Bolsonaro minimiza “ultimato” de Fux e repete ataques a ministros do STF

Apesar de começar live em tom mais “brando”, o presidente pareceu não se abalar com discurso e disse que o presidente do STF está desinformado

O presidente Jair Bolsonaro voltou a atacar o sistema eleitoral e os ministros do Supremo Tribunal Federal (STF) durante transmissão ao vivo realizada nesta quinta-feira (5). O mandatário parece não ter se abalado com o duro discurso feito do presidente do STF, Luiz Fux.

Durante a transmissão, Bolsonaro insistiu nas alegações que fez durante entrevista à rádio Jovem Pan para colocar em dúvida o sistema eleitoral. O presidente usou um inquérito não-concluído da Polícia Federal sobre uma invasão hacker ao sistema do Tribunal Superior Eleitoral (TSE) para dizer que trazia provas de que o resultado das eleições de 2018 poderia ter sido fraudado. Essa conclusão não foi feita pela PF, mas sim pelo próprio presidente.

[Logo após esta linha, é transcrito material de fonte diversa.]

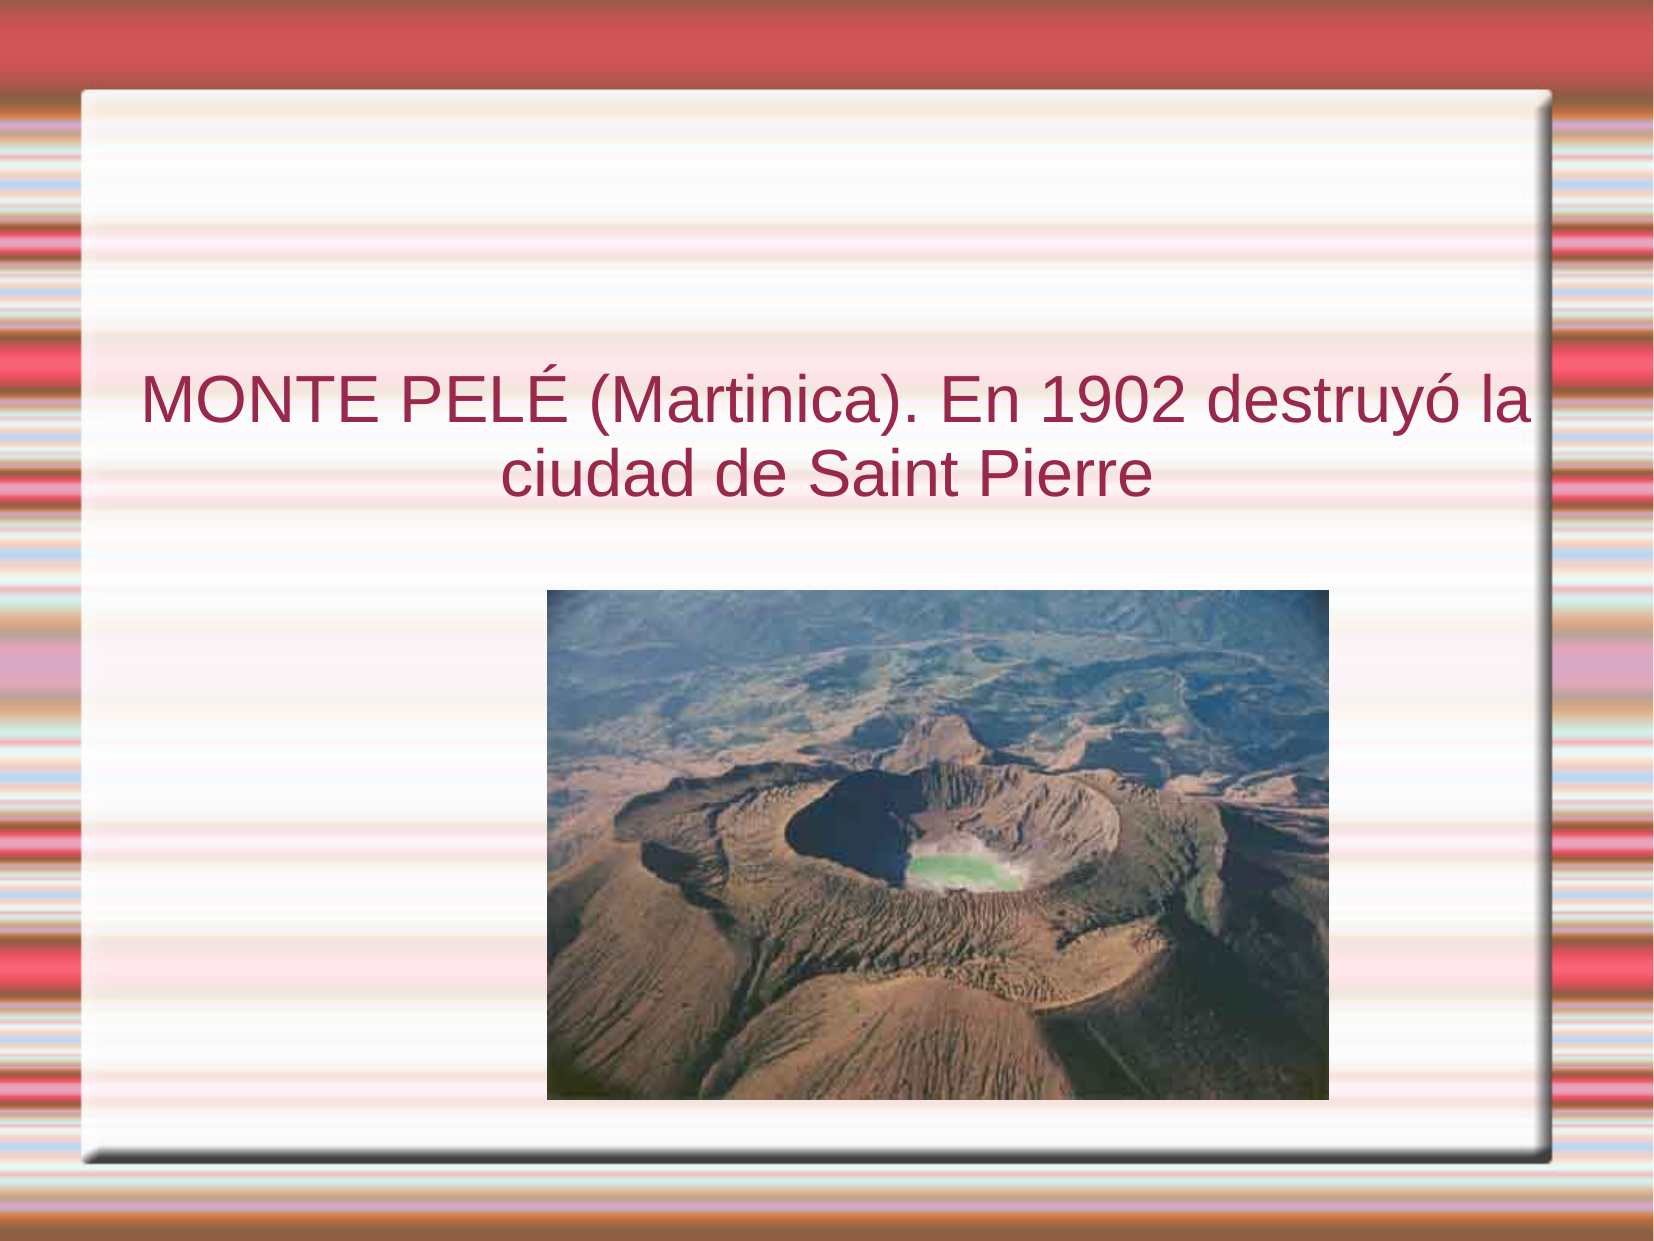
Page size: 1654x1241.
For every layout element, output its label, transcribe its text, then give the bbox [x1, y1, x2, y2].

Na entrevista, Bolsonaro alegou ainda que o hacker conseguiu obter um código-fonte e que, com isso, poderia retirar um candidato da urna. Isso, no entanto, não procede.

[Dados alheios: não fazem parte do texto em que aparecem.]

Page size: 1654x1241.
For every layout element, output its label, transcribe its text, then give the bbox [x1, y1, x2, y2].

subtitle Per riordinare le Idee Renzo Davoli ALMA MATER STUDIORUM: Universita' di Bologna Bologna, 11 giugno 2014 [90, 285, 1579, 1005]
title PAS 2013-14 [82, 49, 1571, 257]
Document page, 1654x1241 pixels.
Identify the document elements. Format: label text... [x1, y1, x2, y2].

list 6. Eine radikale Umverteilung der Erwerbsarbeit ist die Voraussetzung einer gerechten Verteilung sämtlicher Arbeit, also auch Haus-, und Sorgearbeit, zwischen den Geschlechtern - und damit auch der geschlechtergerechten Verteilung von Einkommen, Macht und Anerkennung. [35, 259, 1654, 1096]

Na live desta quinta, ele insistiu na tese e disse que o TSE não o desmentiu, o que também é mentira. O tribunal rebateu as suposições do mandatário em nota divulgada na madrugada desta quinta: “O episódio de 2018 foi divulgado à época em veículos de comunicação diversos. Embora objeto de inquérito sigiloso, não se trata de informação nova”.

Fux e Bolsonaro

Apesar de Fux ter reagido aos ataques do presidente, Bolsonaro parece não ter se intimidado. Inicialmente, tentou parecer parcimonioso e reclamou de “problemas, ruídos e incompreensões que vem de um lado da Praça dos Três Poderes, onde 2 ou 3 se arvoram em ser o dono da verdade”.

Na sequência, o chefe do Executivo voltou a subir o tom e a fazer várias insinuações contra Luís Roberto Barroso, ministro do STF e presidente do TSE, e Alexandre de Moraes, ministro que incluiu Bolsonaro como investigado no inquérito das fake news. Também sobrou para Fux, que foi chamado de “desinformado” pelo presidente.

À tarde, Fux anunciou o cancelamento de reunião que aconteceria entre os chefes dos Três Poderes brasileiros (Executivo, Legislativo e Judiciário) em razão da postura de Bolsonaro. “Como presidente do STF, alertei o presidente da República em reunião realizada nesta Corte, durante as férias coletivas, sobre os limites do exercício do direito da liberdade de expressão, bem como ser necessário e inegociável o respeito entre poderes para harmonia do pais”, afirmou o magistrado.

“Contudo, como tem noticiado a imprensa, nos últimos dias o presidente da República tem reiterado ofensas, ataques e inverdades contra integrantes desta Corte”, prosseguiu. “O pressuposto do dialogo entre os Poderes é o respeito mútuo entre instituições e seus integrantes. Diálogo eficiente pressupõe compromisso permanente com as próprias palavras, o que infelizmente não temos visto no cenário atual”, finalizou.

Ameaça

Na entrevista à Jovem Pan e na manhã desta quinta-feira (5) o presidente tratou de ameaçar e debochar do STF. “Olha o que é a ditadura da toga. O que dois ministros estão fazendo no Supremo, Barroso e Alexandre de Moraes. Vão me investigar! Será que vão dá uma sentença? Fazer uma busca e apreensão no Alvorada como fazem com o povo comum aí? Será que vão fazer isso?”, disse. “Vão mandar quem aqui? PF ou Forças Armadas?”, completou.